— DESCRIPTION OF THE TASK —
Look at the entries below and restate word for word the lines from the first through the one that has "устройства обладают высоким".

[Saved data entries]
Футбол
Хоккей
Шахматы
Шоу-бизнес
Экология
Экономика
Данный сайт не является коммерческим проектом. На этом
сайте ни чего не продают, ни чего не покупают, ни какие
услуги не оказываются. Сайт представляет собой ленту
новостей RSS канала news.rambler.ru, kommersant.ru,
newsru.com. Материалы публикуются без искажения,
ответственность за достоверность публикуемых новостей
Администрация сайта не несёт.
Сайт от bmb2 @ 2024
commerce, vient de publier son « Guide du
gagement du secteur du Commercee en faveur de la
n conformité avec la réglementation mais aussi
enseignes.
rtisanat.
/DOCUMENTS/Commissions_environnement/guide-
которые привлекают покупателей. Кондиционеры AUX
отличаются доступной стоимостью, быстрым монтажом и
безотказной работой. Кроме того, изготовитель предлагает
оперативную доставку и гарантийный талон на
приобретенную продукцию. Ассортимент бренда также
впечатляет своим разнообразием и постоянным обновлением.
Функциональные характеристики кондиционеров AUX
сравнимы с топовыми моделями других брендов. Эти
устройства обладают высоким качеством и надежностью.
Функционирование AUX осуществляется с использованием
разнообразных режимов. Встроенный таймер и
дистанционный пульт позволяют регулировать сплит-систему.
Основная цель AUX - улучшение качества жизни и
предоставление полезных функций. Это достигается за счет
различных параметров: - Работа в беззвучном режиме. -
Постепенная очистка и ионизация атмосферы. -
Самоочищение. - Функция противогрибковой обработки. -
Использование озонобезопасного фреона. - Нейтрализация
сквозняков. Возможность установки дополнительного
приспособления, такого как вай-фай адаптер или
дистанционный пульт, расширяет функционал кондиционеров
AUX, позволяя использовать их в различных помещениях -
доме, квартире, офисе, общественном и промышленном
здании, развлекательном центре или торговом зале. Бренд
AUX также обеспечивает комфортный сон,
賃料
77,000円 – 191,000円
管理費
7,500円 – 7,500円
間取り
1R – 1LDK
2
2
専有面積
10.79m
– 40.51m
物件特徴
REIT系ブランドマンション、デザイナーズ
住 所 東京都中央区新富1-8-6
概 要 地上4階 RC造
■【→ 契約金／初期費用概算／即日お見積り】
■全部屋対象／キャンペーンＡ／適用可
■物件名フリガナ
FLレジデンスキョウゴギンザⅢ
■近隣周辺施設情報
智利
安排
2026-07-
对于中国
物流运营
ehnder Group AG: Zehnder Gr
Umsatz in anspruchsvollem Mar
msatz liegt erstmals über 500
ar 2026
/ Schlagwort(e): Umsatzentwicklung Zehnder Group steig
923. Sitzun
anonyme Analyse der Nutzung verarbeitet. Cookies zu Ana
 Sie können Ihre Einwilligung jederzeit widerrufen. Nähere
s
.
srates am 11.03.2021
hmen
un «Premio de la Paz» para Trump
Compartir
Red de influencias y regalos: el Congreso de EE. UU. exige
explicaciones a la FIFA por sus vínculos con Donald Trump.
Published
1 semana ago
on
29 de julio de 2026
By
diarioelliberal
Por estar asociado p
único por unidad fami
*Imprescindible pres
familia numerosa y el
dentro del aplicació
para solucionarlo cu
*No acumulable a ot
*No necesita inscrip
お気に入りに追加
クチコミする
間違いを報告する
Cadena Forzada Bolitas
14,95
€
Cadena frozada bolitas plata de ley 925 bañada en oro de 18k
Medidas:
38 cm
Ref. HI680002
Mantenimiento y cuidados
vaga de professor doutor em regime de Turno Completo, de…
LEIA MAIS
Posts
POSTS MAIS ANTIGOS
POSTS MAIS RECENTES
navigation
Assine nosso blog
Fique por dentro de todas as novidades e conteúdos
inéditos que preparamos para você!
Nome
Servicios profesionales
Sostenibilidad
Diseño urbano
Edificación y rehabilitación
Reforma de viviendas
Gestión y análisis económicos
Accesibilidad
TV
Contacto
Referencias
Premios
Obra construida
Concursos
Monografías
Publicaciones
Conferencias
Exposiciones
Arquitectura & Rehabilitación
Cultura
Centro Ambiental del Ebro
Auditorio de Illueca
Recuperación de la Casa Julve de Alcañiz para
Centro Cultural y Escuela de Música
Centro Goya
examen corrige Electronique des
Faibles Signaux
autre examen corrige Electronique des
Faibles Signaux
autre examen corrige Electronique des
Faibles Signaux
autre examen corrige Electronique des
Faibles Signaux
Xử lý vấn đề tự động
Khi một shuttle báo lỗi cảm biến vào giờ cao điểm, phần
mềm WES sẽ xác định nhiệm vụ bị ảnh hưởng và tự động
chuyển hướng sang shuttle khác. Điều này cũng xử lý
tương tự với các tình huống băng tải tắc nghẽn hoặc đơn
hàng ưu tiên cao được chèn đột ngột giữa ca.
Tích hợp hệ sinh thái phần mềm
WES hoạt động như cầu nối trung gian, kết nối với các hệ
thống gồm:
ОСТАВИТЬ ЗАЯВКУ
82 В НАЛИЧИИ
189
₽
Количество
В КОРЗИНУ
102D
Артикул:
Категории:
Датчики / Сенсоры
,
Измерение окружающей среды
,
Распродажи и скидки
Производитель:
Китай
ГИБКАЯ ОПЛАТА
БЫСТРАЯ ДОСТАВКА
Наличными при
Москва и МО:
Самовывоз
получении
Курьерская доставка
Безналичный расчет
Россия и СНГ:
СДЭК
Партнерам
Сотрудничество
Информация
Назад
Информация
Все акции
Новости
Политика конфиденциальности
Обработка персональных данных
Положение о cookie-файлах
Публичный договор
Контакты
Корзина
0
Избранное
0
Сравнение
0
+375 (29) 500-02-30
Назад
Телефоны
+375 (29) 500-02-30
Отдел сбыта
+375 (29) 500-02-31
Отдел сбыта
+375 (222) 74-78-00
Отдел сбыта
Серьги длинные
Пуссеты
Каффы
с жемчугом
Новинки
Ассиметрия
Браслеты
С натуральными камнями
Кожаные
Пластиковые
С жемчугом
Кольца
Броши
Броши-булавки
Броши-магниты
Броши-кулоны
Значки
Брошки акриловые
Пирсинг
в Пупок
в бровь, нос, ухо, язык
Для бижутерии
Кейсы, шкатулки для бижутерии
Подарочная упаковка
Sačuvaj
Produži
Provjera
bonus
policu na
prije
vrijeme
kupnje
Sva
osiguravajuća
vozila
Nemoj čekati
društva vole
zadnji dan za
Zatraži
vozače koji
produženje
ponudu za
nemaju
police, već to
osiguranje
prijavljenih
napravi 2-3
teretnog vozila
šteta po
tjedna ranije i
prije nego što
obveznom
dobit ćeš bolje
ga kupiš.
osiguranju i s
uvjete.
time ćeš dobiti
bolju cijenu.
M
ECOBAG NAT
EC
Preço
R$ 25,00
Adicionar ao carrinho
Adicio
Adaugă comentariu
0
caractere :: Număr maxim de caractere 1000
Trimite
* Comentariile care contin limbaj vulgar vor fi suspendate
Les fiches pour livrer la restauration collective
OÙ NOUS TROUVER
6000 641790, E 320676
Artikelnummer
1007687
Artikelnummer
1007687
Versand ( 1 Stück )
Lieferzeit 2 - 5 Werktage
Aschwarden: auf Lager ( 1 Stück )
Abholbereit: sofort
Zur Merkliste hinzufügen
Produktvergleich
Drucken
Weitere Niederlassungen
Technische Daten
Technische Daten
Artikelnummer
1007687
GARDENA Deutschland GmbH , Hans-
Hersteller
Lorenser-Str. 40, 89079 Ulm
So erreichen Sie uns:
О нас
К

— WRITTEN ANSWER —
Футбол
Хоккей
Шахматы
Шоу-бизнес
Экология
Экономика
Данный сайт не является коммерческим проектом. На этом
сайте ни чего не продают, ни чего не покупают, ни какие
услуги не оказываются. Сайт представляет собой ленту
новостей RSS канала news.rambler.ru, kommersant.ru,
newsru.com. Материалы публикуются без искажения,
ответственность за достоверность публикуемых новостей
Администрация сайта не несёт.
Сайт от bmb2 @ 2024
commerce, vient de publier son « Guide du
gagement du secteur du Commercee en faveur de la
n conformité avec la réglementation mais aussi
enseignes.
rtisanat.
/DOCUMENTS/Commissions_environnement/guide-
которые привлекают покупателей. Кондиционеры AUX
отличаются доступной стоимостью, быстрым монтажом и
безотказной работой. Кроме того, изготовитель предлагает
оперативную доставку и гарантийный талон на
приобретенную продукцию. Ассортимент бренда также
впечатляет своим разнообразием и постоянным обновлением.
Функциональные характеристики кондиционеров AUX
сравнимы с топовыми моделями других брендов. Эти
устройства обладают высоким качеством и надежностью.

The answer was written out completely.